Auteur: Leo Leurink
Reacties op het ‘Bornse‘ bijnamenboek komen nog steeds binnen en blijven van harte welkom. De komende tijd kan ons heemkundeblad rijkelijk worden gevuld met nieuw verkregen informatie. Aangezien ik ‘slechts’ twee pagina’s per uitgave ter beschikking heb, kunnen we zeker nog wel een tijdje vooruit. In deze aflevering eerst, in een kort bestek, enkele aanvullingen en correcties die in de vorige editie van dit blad wegens ruimtegebrek niet zijn geplaatst. Verder wat nieuwe feiten en verhalen, doorgekregen van de ‘oald-Boornsen’ Jan Wiggers en Hennie Bijkerk. De laatste, al meer dan veertig jaar woonachtig in Zwolle, is ons enige nog in leven zijnde heemkundelid, met met een onafgebroken lidmaatschap sinds de oprichting in 1962!
Van allerlei, in een kort bestek
Via gesprekken, telefoontjes, e-mails of per postbode kreeg ik informatie over mij bekende en onbekende bijnamen:
Van Klaas de Haas uit Enschede, over de bijnaam
Dikke Bet (pag. 31).
In Borne had Klaas als achternaam Lansing, maar door een tweede huwelijk van zijn moeder, een dochter van ‘Dikke Bet’, kreeg hij zijn huidige achternaam. Zijn moeder werd ook wel ‘Rooie Marietje’ genoemd. Klaas (geb. sept. 1944) heeft nog op de Jacobusschool gezeten. Hij verhuisde toen hij 13 jaar was naar Enschede.
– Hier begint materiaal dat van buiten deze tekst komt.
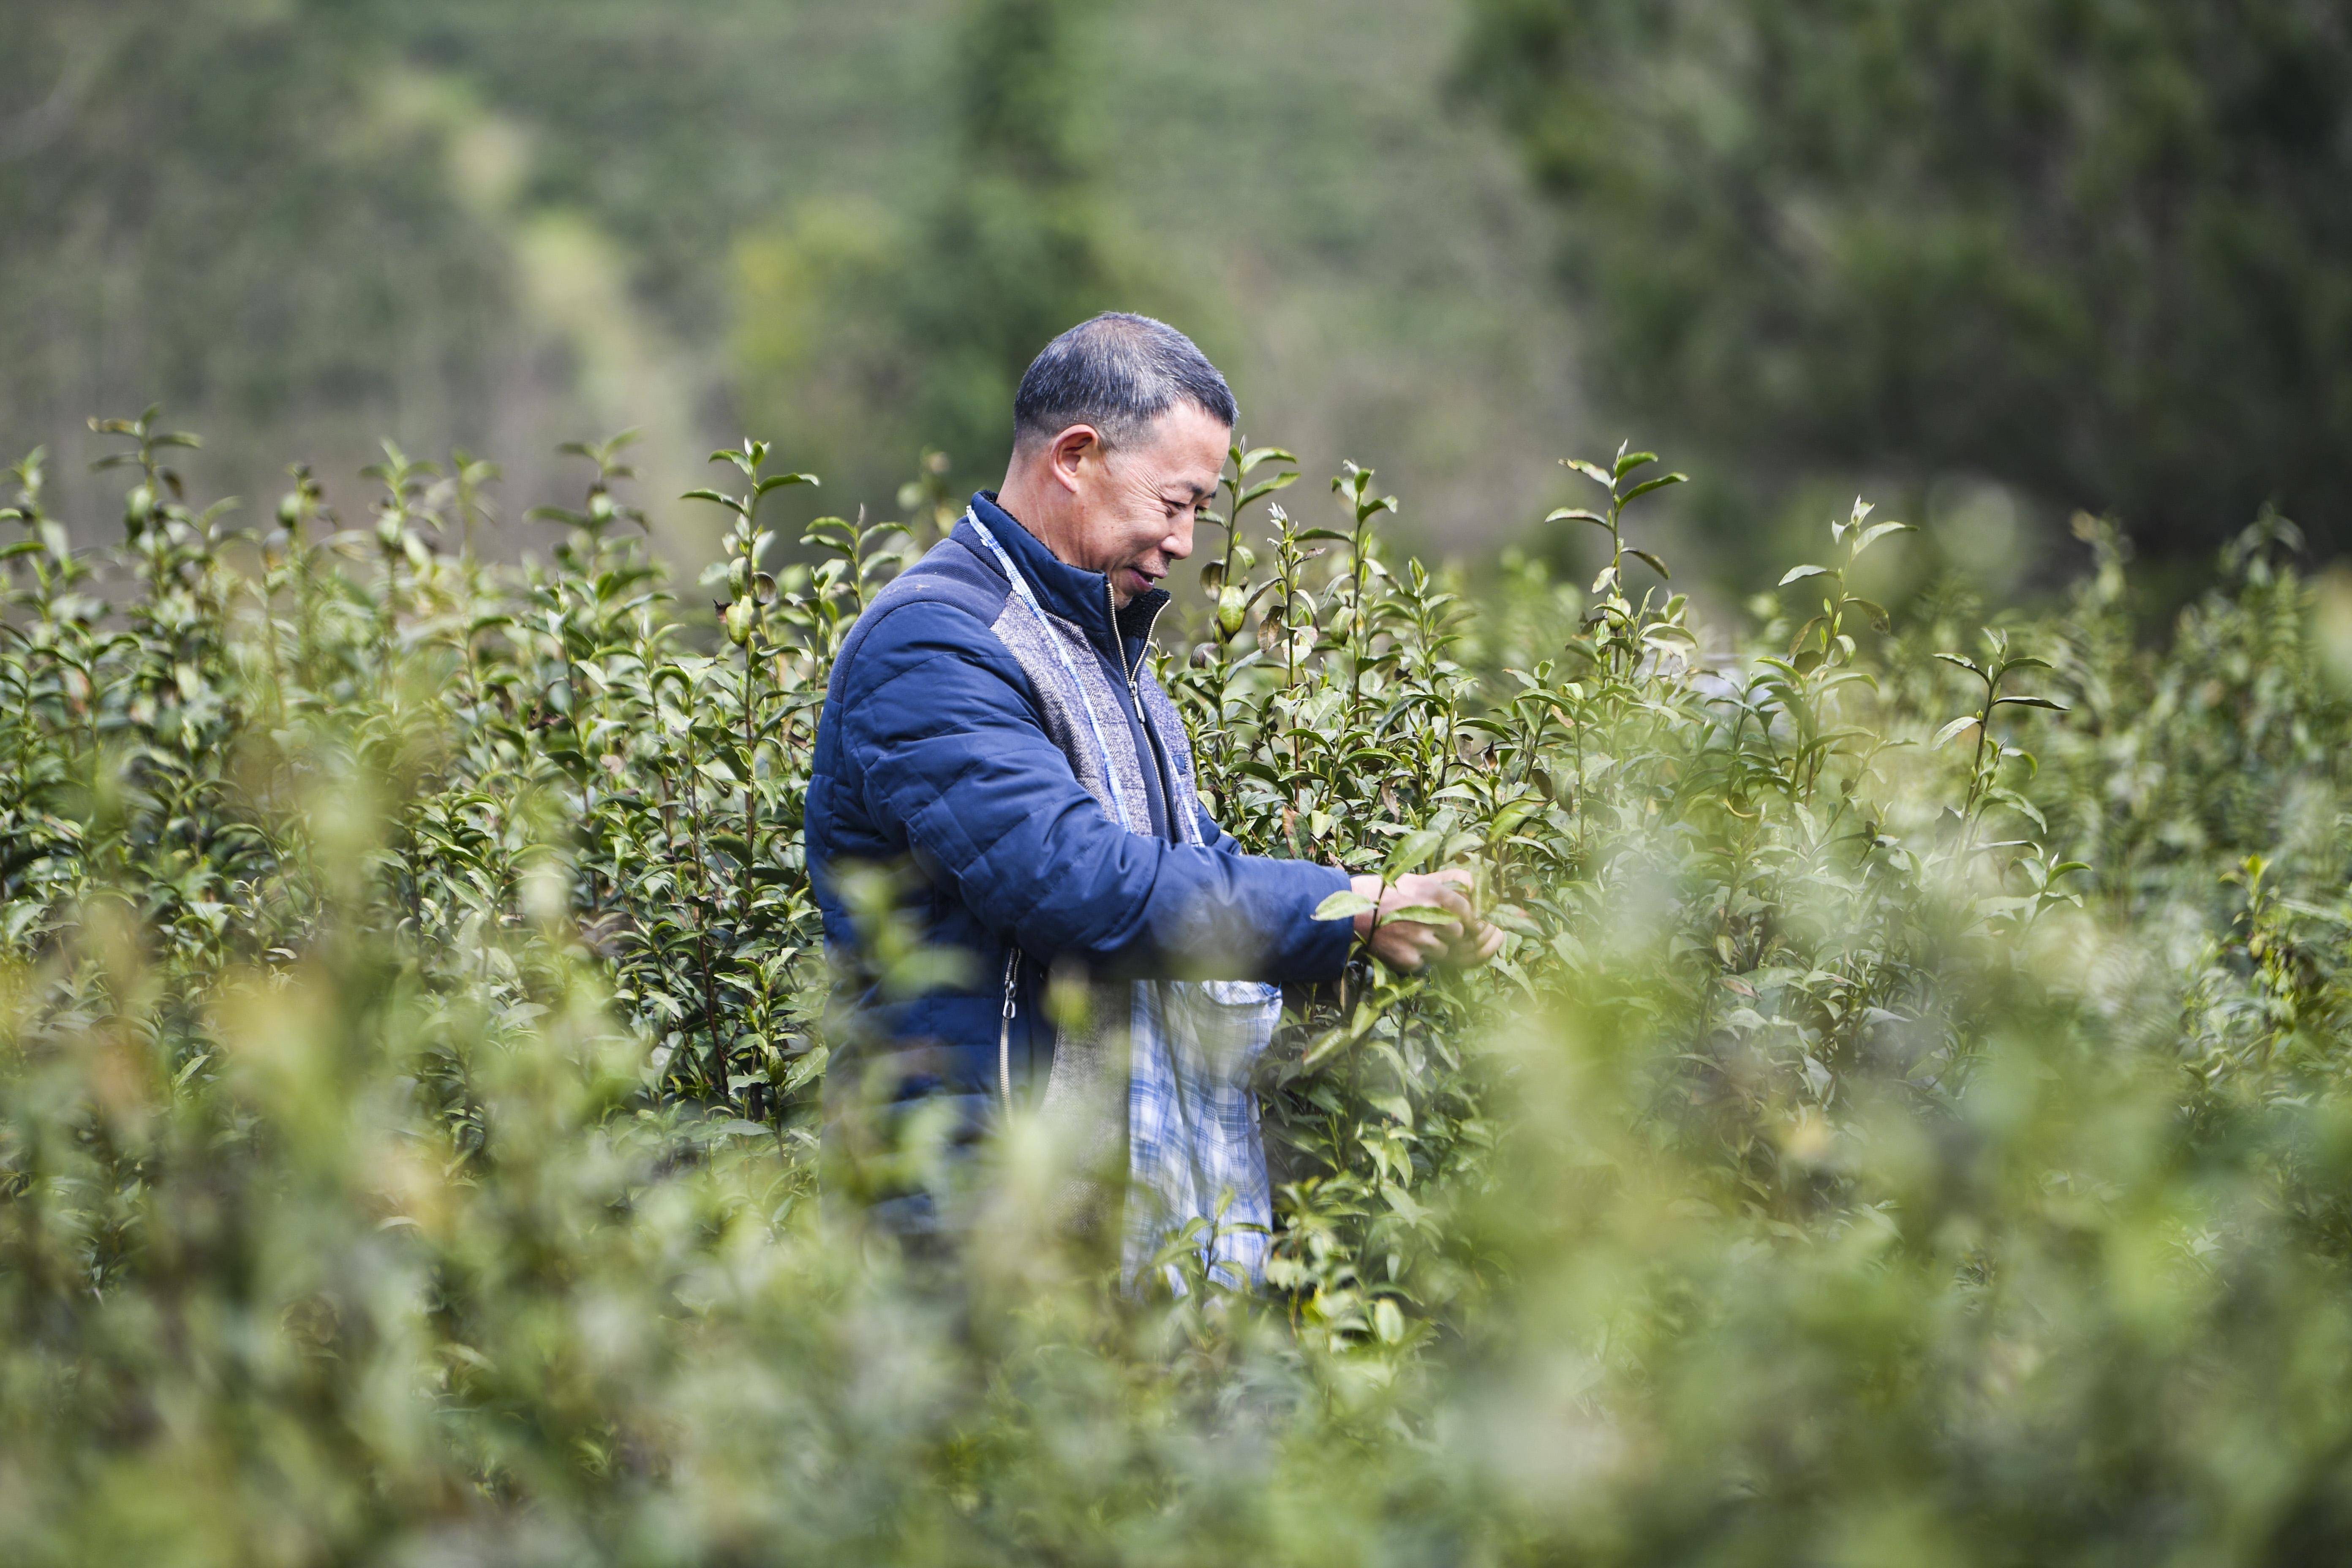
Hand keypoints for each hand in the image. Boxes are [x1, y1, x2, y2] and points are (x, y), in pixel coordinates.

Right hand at [1350, 868, 1505, 970]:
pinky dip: (1416, 958)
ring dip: (1433, 947)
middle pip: (1458, 932)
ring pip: (1443, 950)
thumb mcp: (1416, 879)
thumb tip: (1474, 885)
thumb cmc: (1386, 893)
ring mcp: (1419, 940)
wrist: (1350, 914)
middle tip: (1429, 928)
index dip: (1467, 918)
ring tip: (1411, 936)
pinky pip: (1424, 963)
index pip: (1467, 910)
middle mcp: (1429, 916)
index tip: (1462, 921)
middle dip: (1448, 933)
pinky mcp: (1408, 958)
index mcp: (1433, 893)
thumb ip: (1447, 881)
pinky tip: (1400, 946)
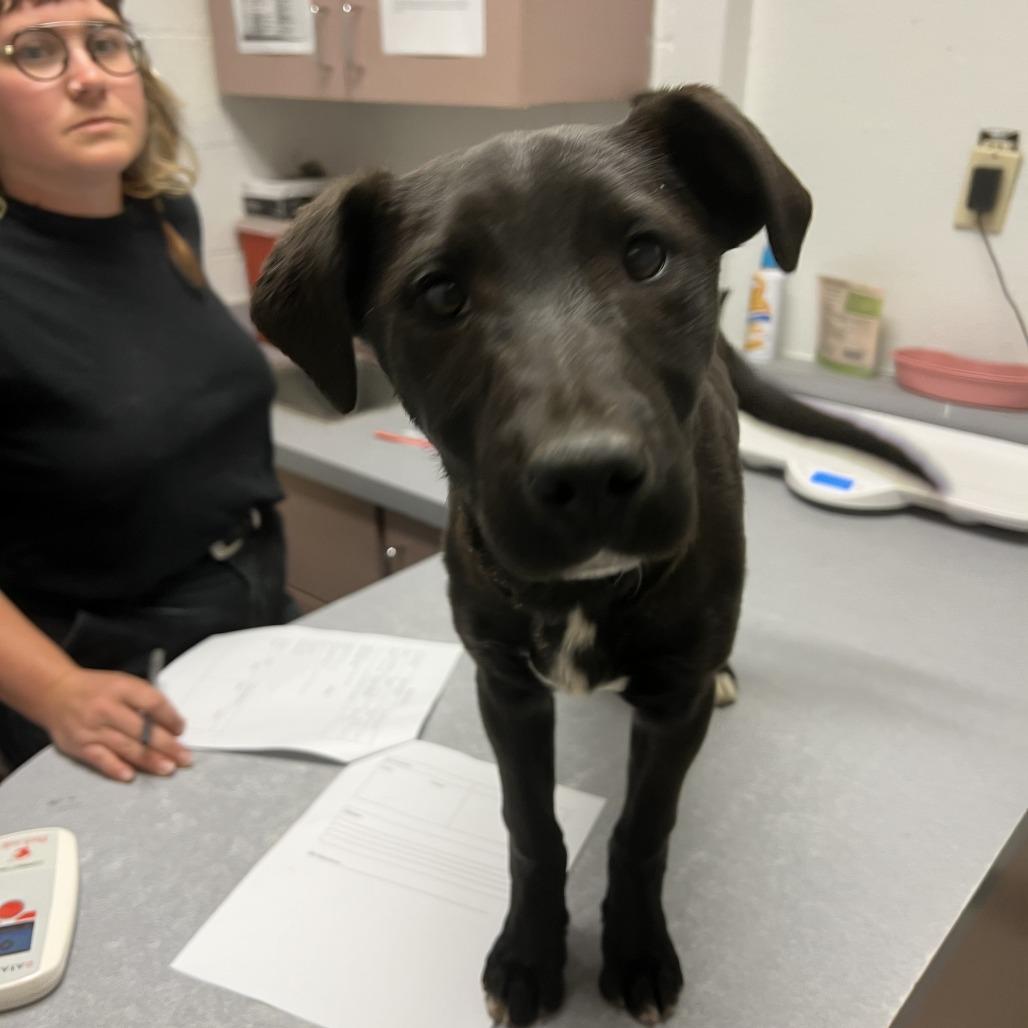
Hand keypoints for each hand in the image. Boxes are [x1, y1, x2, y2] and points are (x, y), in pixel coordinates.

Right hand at [37, 667, 192, 781]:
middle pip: (143, 730)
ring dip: (149, 760)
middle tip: (185, 758)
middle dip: (167, 746)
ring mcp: (92, 728)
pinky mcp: (80, 745)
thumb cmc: (97, 690)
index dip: (170, 718)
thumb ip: (143, 701)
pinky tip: (131, 776)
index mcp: (122, 688)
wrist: (55, 692)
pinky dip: (115, 768)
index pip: (153, 703)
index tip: (181, 730)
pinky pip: (100, 759)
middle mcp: (107, 708)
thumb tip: (170, 726)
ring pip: (126, 747)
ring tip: (169, 768)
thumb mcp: (122, 684)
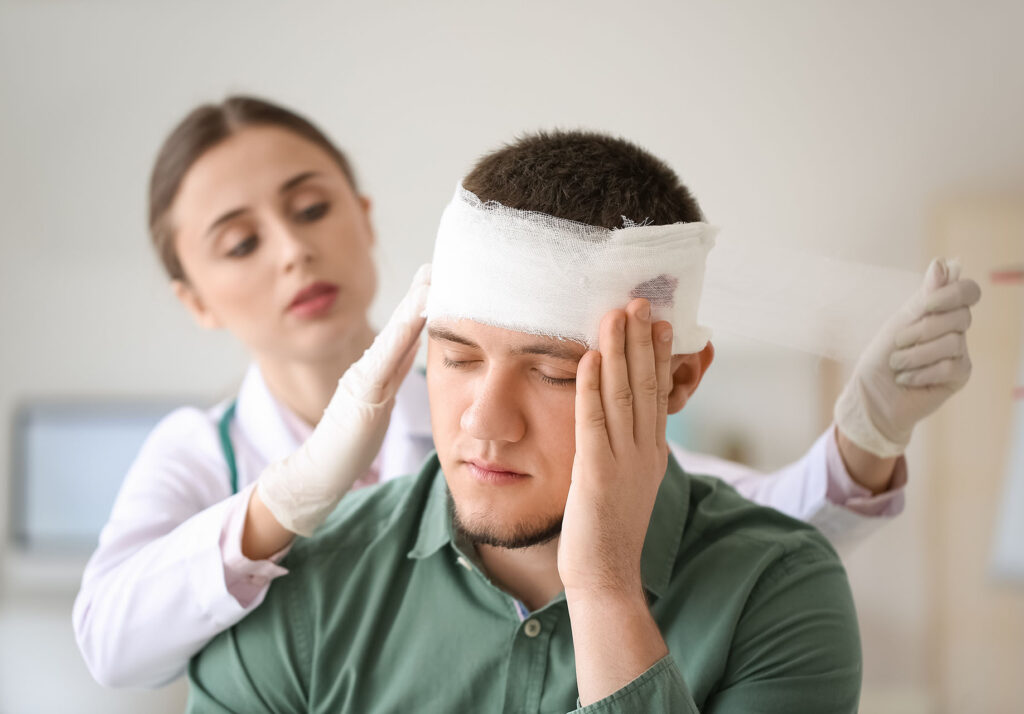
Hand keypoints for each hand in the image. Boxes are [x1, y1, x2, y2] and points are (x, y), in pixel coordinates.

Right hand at [257, 264, 430, 535]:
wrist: (318, 471)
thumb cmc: (349, 443)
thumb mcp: (380, 402)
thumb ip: (394, 375)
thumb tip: (415, 348)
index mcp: (378, 370)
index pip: (406, 332)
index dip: (423, 304)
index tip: (439, 278)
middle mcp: (370, 367)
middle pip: (401, 325)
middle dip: (420, 294)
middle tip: (438, 265)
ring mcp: (365, 378)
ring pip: (395, 336)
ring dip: (413, 307)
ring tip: (431, 281)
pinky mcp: (363, 393)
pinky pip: (386, 359)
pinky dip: (402, 336)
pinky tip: (416, 317)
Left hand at [558, 298, 673, 597]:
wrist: (606, 575)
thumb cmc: (609, 529)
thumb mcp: (628, 481)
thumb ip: (628, 448)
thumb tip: (624, 419)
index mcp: (652, 451)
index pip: (657, 393)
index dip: (656, 354)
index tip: (656, 320)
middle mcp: (644, 450)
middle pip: (645, 384)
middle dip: (642, 340)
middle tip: (641, 300)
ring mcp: (624, 461)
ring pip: (623, 395)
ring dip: (619, 351)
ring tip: (617, 314)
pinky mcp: (597, 472)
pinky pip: (594, 422)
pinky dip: (591, 388)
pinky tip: (588, 358)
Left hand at [835, 258, 980, 457]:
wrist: (871, 397)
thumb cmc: (880, 359)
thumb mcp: (898, 324)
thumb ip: (923, 297)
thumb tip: (942, 262)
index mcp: (940, 312)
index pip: (967, 292)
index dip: (951, 294)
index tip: (926, 306)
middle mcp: (955, 329)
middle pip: (960, 316)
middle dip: (922, 330)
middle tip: (898, 343)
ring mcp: (959, 353)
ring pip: (952, 342)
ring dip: (915, 355)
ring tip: (897, 365)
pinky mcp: (959, 376)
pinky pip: (949, 366)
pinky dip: (921, 373)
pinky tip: (907, 379)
Van de dochter van Herman Postma wonende aan de Aak te Borne, over de bijnaam de Emmaüs-gangers (pag. 41).
De in de eerste druk vermelde naam van broer Gerard van de fam. Postma is niet juist; dit moet zijn Willem Frederik. Deze familie woonde aan de Azelosestraat. Een voorouder kwam vanuit de kop van Overijssel naar Borne om bij Spanjaard zijn brood te verdienen. Hij wist zich op te werken tot touwbaas. Hij werkte daar eerst ‘achter het spoor’, waar nu de wijk ‘het Refined’ is, als ook in de nieuwe fabriek ‘voor het spoor’.
Van Henk Semmekrot uit Bornerbroek over de bijnaam Metiens (pag. 91).
Abusievelijk is hier de familienaam Assink vermeld; dit moet uiteraard Annink zijn.
Van Annette Evertzen uit Borne over de bijnaam de Nun (pag. 98).
De joodse familie Aron van Gelder had een textielhandel. Aron was musicus en koopman. Een broer van hem had de textielhandel aan de Grotestraat (nu HUBO Braakhuis).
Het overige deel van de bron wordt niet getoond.